13.4.3 Opportunities
Techniques to reduce or eliminate temporary occlusion time will improve the safety of bypass procedures, especially when multiple bypasses are being planned as in SVDA. As such, novel suturing devices may be a target for future consideration. Additionally, the development of more advanced software that is able to accurately and quantitatively identify the amount of flow needed for augmentation in various territories with poor reserve would allow for more reliable and informed surgical planning.
13.4.4 Threats
Four main types of errors 7 , 8 are encountered with direct bypass procedures that constitute threats to the success of this surgery.
Type 1 error, or poor patient selection, occurs when the recipient vascular bed already has adequate collaterals (good hemodynamic reserve) and bypass is unnecessary. In these cases, often times the bypass will fail because the demand is low and there will be poor flow through the anastomosis.
Type 2a error refers to a problem with the donor vessel—in the case of SVDA, the STA branch. Technical issues may be secondary to vessel injury during harvesting, or thrombosis due to inadequate flushing. Of most concern in SVDA is insufficient supply of the single branch to provide adequate flow to two recipient territories, resulting in continued ischemia of both territories. Again, intraoperative flow parameters will dictate whether or not a single STA branch is sufficient.

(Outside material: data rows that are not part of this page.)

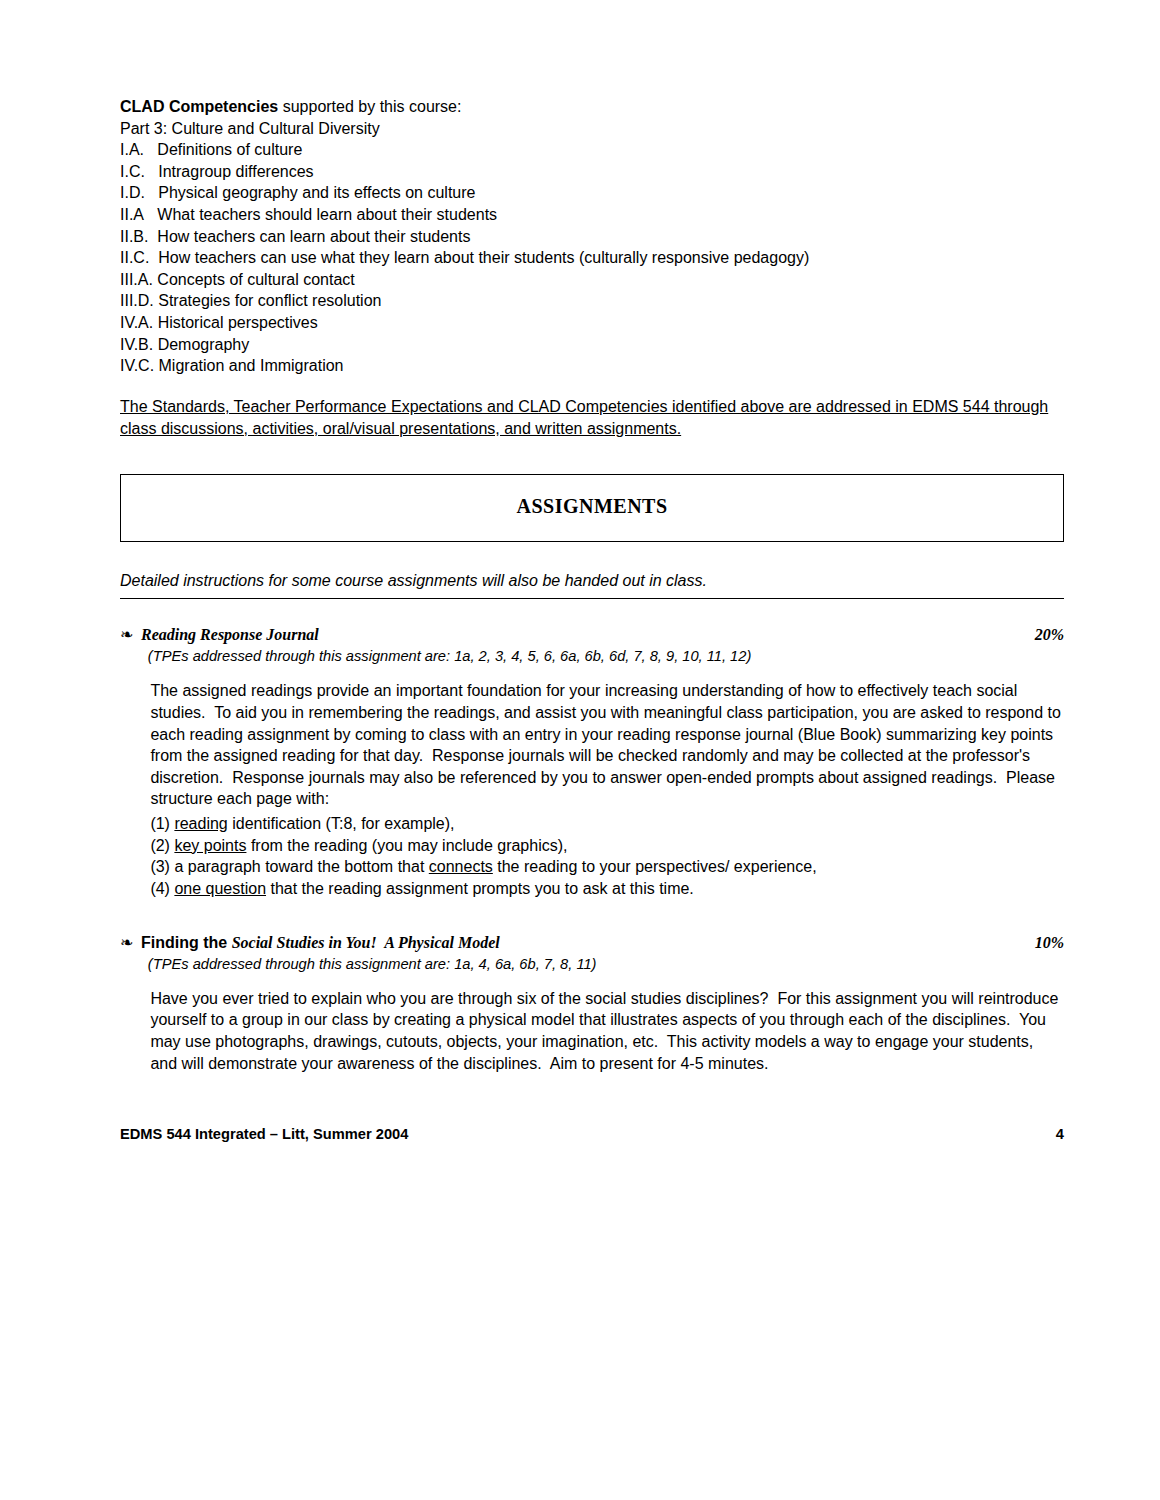CLAD Competencies supported by this course:
Part 3: Culture and Cultural Diversity
I.A. Definitions of culture
I.C. Intragroup differences
I.D. Physical geography and its effects on culture
II.A What teachers should learn about their students
II.B. How teachers can learn about their students
II.C. How teachers can use what they learn about their students (culturally responsive pedagogy)
III.A. Concepts of cultural contact
III.D. Strategies for conflict resolution
IV.A. Historical perspectives
IV.B. Demography
IV.C. Migration and Immigration
The Standards, Teacher Performance Expectations and CLAD Competencies identified above are addressed in EDMS 544 through class discussions, activities, oral/visual presentations, and written assignments.
ASSIGNMENTS
Detailed instructions for some course assignments will also be handed out in class.
❧ Reading Response Journal 20%
(TPEs addressed through this assignment are: 1a, 2, 3, 4, 5, 6, 6a, 6b, 6d, 7, 8, 9, 10, 11, 12)
The assigned readings provide an important foundation for your increasing understanding of how to effectively teach social studies. To aid you in remembering the readings, and assist you with meaningful class participation, you are asked to respond to each reading assignment by coming to class with an entry in your reading response journal (Blue Book) summarizing key points from the assigned reading for that day. Response journals will be checked randomly and may be collected at the professor's discretion. Response journals may also be referenced by you to answer open-ended prompts about assigned readings. Please structure each page with:
(1) reading identification (T:8, for example),
(2) key points from the reading (you may include graphics),
(3) a paragraph toward the bottom that connects the reading to your perspectives/ experience,
(4) one question that the reading assignment prompts you to ask at this time.
❧ Finding the Social Studies in You! A Physical Model 10%
(TPEs addressed through this assignment are: 1a, 4, 6a, 6b, 7, 8, 11)
Have you ever tried to explain who you are through six of the social studies disciplines? For this assignment you will reintroduce yourself to a group in our class by creating a physical model that illustrates aspects of you through each of the disciplines. You may use photographs, drawings, cutouts, objects, your imagination, etc. This activity models a way to engage your students, and will demonstrate your awareness of the disciplines. Aim to present for 4-5 minutes.
EDMS 544 Integrated – Litt, Summer 2004 4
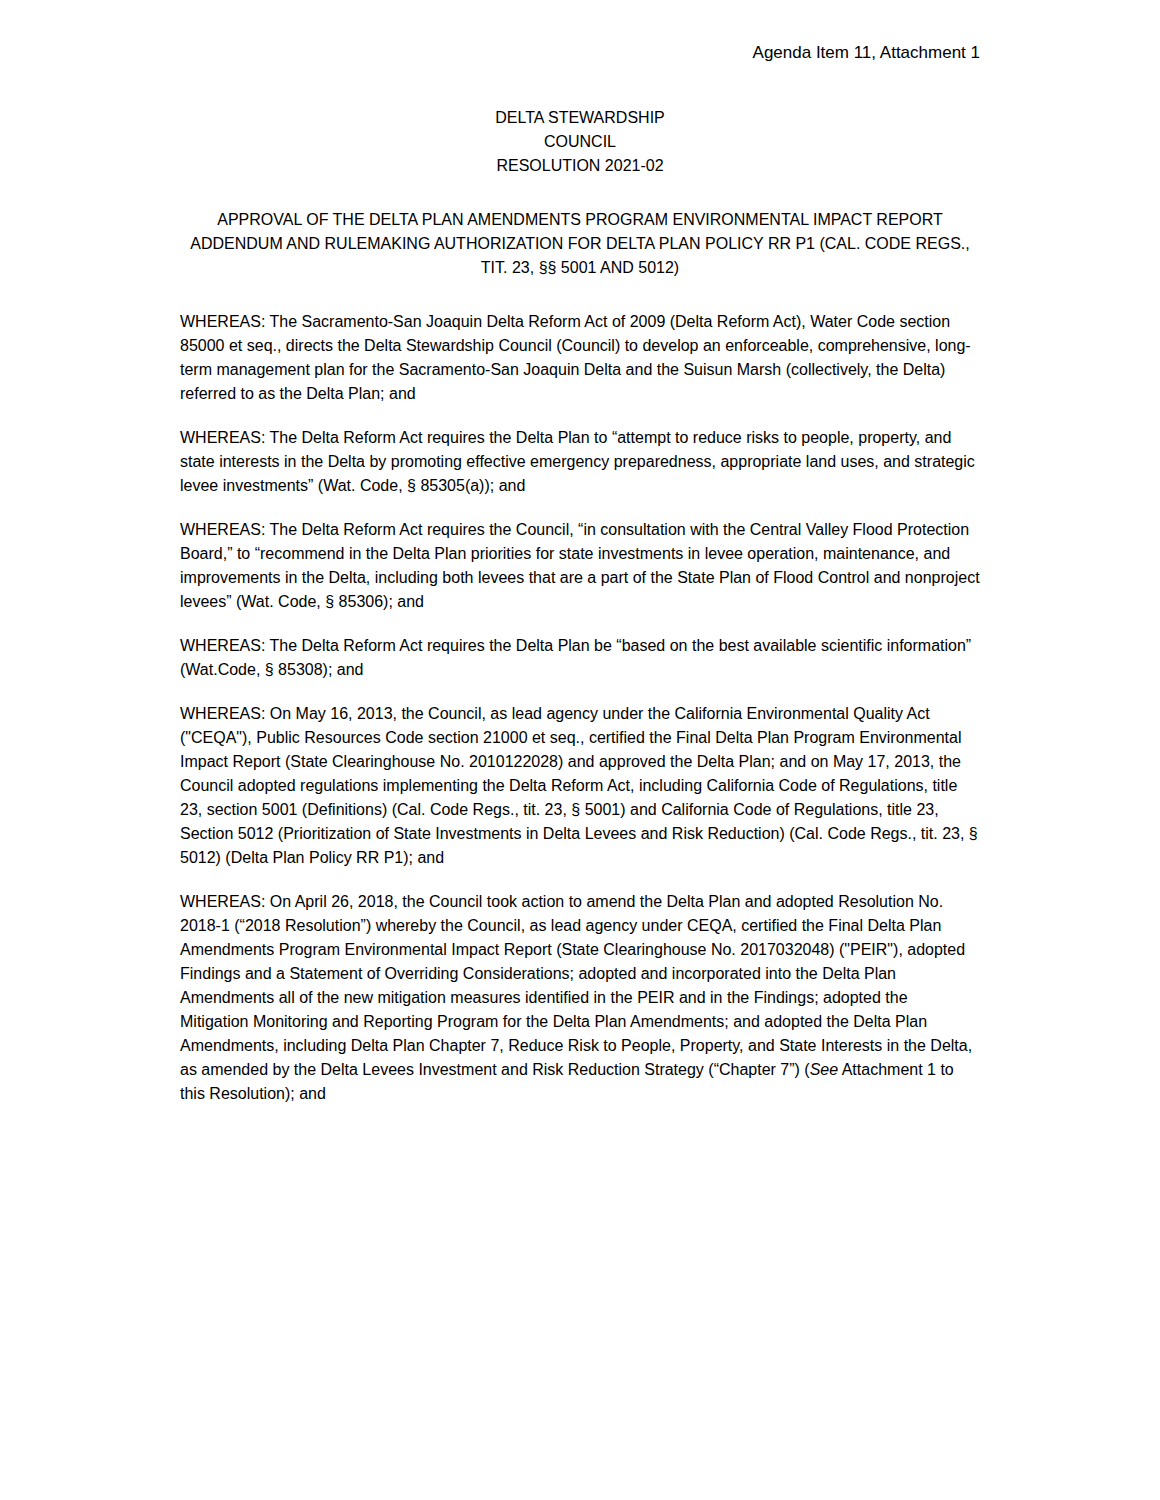Agenda Item 11, Attachment 1
DELTA STEWARDSHIP
COUNCIL
RESOLUTION 2021-02
APPROVAL OF THE DELTA PLAN AMENDMENTS PROGRAM ENVIRONMENTAL IMPACT REPORT ADDENDUM AND RULEMAKING AUTHORIZATION FOR DELTA PLAN POLICY RR P1 (CAL. CODE REGS., TIT. 23, §§ 5001 AND 5012)
WHEREAS: The Sacramento-San Joaquin Delta Reform Act of 2009 (Delta Reform Act), Water Code section 85000 et seq., directs the Delta Stewardship Council (Council) to develop an enforceable, comprehensive, long-term management plan for the Sacramento-San Joaquin Delta and the Suisun Marsh (collectively, the Delta) referred to as the Delta Plan; and
WHEREAS: The Delta Reform Act requires the Delta Plan to “attempt to reduce risks to people, property, and state interests in the Delta by promoting effective emergency preparedness, appropriate land uses, and strategic levee investments” (Wat. Code, § 85305(a)); and
WHEREAS: The Delta Reform Act requires the Council, “in consultation with the Central Valley Flood Protection Board,” to “recommend in the Delta Plan priorities for state investments in levee operation, maintenance, and improvements in the Delta, including both levees that are a part of the State Plan of Flood Control and nonproject levees” (Wat. Code, § 85306); and
WHEREAS: The Delta Reform Act requires the Delta Plan be “based on the best available scientific information” (Wat.Code, § 85308); and
WHEREAS: On May 16, 2013, the Council, as lead agency under the California Environmental Quality Act ("CEQA"), Public Resources Code section 21000 et seq., certified the Final Delta Plan Program Environmental Impact Report (State Clearinghouse No. 2010122028) and approved the Delta Plan; and on May 17, 2013, the Council adopted regulations implementing the Delta Reform Act, including California Code of Regulations, title 23, section 5001 (Definitions) (Cal. Code Regs., tit. 23, § 5001) and California Code of Regulations, title 23, Section 5012 (Prioritization of State Investments in Delta Levees and Risk Reduction) (Cal. Code Regs., tit. 23, § 5012) (Delta Plan Policy RR P1); and
WHEREAS: On April 26, 2018, the Council took action to amend the Delta Plan and adopted Resolution No. 2018-1 (“2018 Resolution”) whereby the Council, as lead agency under CEQA, certified the Final Delta Plan Amendments Program Environmental Impact Report (State Clearinghouse No. 2017032048) ("PEIR"), adopted Findings and a Statement of Overriding Considerations; adopted and incorporated into the Delta Plan Amendments all of the new mitigation measures identified in the PEIR and in the Findings; adopted the Mitigation Monitoring and Reporting Program for the Delta Plan Amendments; and adopted the Delta Plan Amendments, including Delta Plan Chapter 7, Reduce Risk to People, Property, and State Interests in the Delta, as amended by the Delta Levees Investment and Risk Reduction Strategy (“Chapter 7”) (See Attachment 1 to this Resolution); and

Type 2b error is simply an anastomosis problem. Meticulous technique and the need for continued practice cannot be understated for bypass surgery, and increasing experience should mitigate these technical issues.
Type 2c error refers to recipient or distal bed problems that may limit the outflow from the bypass. Causes include atherosclerotic disease, vessel stenosis distal to the anastomosis, small recipient vessel size, and increased distal vascular bed resistance.
13.5 Contraindications
Contraindications to the SVDA technique encompass the usual contraindications to bypass for moyamoya in general, including preserved hemodynamic reserve, poor quality donor vessels, and poor quality recipient vessels. Inadequate vessel length or orientation may also prevent a successful SVDA. Finally, unless the cut flow from the single STA branch is sufficient to supply two separate vascular territories, an alternative technique (double barrel, for example) must be employed.